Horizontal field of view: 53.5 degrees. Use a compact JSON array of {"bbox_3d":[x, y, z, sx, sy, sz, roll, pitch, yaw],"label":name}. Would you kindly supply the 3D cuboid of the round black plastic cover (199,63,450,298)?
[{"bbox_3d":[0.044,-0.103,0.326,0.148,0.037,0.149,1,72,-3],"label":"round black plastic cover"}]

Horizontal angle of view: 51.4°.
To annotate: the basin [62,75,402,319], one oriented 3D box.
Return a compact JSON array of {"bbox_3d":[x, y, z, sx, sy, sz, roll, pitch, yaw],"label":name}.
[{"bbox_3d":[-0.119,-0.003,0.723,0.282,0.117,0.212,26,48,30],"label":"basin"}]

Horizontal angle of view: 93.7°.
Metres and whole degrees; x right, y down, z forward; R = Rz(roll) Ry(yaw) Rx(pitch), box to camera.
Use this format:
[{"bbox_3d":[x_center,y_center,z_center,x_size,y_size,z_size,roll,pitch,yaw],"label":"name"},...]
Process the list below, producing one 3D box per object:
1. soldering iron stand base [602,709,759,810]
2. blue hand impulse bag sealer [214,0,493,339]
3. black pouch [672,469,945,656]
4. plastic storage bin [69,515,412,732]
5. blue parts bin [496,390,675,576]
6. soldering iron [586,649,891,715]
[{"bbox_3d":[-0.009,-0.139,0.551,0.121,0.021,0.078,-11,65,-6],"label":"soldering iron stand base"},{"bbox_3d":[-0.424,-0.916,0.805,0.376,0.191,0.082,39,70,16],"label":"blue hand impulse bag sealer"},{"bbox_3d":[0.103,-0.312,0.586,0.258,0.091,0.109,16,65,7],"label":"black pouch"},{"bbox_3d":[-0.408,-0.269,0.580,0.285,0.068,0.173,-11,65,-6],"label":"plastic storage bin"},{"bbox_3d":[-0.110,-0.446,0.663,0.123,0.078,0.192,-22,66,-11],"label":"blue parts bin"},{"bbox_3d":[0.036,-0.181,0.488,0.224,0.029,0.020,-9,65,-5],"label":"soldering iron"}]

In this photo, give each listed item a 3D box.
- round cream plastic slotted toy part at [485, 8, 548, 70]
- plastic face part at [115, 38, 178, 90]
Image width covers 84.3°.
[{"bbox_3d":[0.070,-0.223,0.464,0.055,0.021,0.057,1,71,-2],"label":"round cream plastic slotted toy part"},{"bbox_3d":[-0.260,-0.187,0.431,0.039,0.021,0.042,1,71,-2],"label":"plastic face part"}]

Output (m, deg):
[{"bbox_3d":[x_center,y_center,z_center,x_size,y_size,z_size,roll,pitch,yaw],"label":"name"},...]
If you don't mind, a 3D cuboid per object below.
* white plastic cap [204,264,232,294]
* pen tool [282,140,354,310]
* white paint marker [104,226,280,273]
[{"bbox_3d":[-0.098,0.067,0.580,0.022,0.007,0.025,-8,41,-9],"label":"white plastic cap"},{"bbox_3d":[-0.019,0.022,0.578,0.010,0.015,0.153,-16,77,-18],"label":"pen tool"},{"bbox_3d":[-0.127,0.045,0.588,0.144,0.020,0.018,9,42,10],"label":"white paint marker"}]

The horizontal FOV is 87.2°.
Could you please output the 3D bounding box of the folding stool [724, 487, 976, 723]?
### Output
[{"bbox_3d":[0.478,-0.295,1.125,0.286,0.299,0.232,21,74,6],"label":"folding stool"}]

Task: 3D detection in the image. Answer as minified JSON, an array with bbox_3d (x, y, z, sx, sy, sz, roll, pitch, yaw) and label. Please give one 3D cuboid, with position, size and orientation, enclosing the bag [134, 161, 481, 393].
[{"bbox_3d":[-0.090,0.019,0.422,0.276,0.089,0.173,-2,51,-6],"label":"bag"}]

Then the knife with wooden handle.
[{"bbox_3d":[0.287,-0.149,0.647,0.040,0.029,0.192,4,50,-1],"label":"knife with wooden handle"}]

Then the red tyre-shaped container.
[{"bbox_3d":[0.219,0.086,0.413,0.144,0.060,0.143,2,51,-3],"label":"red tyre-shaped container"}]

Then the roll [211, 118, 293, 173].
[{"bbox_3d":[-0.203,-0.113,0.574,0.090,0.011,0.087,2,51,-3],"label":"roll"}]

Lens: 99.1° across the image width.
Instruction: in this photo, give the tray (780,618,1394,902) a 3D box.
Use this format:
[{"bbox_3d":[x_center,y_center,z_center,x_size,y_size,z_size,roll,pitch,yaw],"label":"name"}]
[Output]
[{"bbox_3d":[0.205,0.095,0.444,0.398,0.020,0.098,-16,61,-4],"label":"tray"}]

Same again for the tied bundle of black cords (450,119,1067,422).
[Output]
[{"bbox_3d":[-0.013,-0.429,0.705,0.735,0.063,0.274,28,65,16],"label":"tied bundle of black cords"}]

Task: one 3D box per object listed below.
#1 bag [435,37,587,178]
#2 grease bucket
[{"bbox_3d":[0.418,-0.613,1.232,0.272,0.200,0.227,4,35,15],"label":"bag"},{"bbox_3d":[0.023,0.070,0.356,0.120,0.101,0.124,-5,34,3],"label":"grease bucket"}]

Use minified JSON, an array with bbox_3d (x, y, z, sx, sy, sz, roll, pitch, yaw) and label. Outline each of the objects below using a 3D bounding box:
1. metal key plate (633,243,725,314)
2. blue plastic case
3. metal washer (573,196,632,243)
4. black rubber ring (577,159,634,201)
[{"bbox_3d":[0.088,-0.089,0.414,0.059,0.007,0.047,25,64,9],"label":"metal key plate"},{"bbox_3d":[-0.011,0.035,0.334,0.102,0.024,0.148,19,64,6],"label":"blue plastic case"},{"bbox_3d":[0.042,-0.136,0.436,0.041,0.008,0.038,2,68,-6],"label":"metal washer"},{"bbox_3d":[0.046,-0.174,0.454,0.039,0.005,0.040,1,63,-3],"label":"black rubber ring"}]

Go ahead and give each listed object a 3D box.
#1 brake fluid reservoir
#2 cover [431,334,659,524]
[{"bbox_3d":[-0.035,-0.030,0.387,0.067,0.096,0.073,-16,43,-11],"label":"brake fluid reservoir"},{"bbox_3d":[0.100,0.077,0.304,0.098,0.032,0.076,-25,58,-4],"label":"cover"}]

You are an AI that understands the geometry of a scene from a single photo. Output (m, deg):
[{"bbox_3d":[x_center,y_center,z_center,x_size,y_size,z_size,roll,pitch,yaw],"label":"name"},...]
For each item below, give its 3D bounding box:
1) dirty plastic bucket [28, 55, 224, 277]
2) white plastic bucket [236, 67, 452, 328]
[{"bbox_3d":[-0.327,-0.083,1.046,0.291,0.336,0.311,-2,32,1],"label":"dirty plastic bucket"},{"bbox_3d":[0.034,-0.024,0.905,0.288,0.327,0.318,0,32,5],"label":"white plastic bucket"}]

* * * * * * * * *

* Your assignment
Return exactly the opening lines of the listing above, ending with the line that has "- plastic face part at [115, 38, 178, 90]".

* Problem solution
Horizontal field of view: 53.5 degrees. Use a compact JSON array of {"bbox_3d":[x, y, z, sx, sy, sz, roll, pitch, yaw],"label":name}. Would you kindly supply the 3D cuboid of the round black plastic cover (199,63,450,298)?
[{"bbox_3d":[0.044,-0.103,0.326,0.148,0.037,0.149,1,72,-3],"label":"round black plastic cover"}]

Horizontal angle of view: 51.4°.
To annotate: the basin [62,75,402,319], one oriented 3D box.
Return a compact JSON array of {"bbox_3d":[x, y, z, sx, sy, sz, roll, pitch, yaw],"label":name}.
[{"bbox_3d":[-0.119,-0.003,0.723,0.282,0.117,0.212,26,48,30],"label":"basin"}]

Horizontal angle of view: 93.7°.
Metres and whole degrees; x right, y down, z forward; R = Rz(roll) Ry(yaw) Rx(pitch), box to camera.
Use this format:
[{"bbox_3d":[x_center,y_center,z_center,x_size,y_size,z_size,roll,pitch,yaw],"label":"name"},...]
Process the list below, producing one 3D box per object:
1. soldering iron stand base [602,709,759,810]
2. blue hand impulse bag sealer [214,0,493,339]
3. black pouch [672,469,945,656]
4. plastic storage bin [69,515,412,732]
5. blue parts bin [496,390,675,576]
6. soldering iron [586,649,891,715]
[{"bbox_3d":[-0.009,-0.139,0.551,0.121,0.021,0.078,-11,65,-6],"label":"soldering iron stand base"},{"bbox_3d":[-0.424,-0.916,0.805,0.376,0.191,0.082,39,70,16],"label":"blue hand impulse bag sealer"},{"bbox_3d":[0.103,-0.312,0.586,0.258,0.091,0.109,16,65,7],"label":"black pouch"},{"bbox_3d":[-0.408,-0.269,0.580,0.285,0.068,0.173,-11,65,-6],"label":"plastic storage bin"},{"bbox_3d":[-0.110,-0.446,0.663,0.123,0.078,0.192,-22,66,-11],"label":"blue parts bin"},{"bbox_3d":[0.036,-0.181,0.488,0.224,0.029,0.020,-9,65,-5],"label":"soldering iron"}]

In this photo, give each listed item a 3D box.
- round cream plastic slotted toy part at [485, 8, 548, 70]
- plastic face part at [115, 38, 178, 90]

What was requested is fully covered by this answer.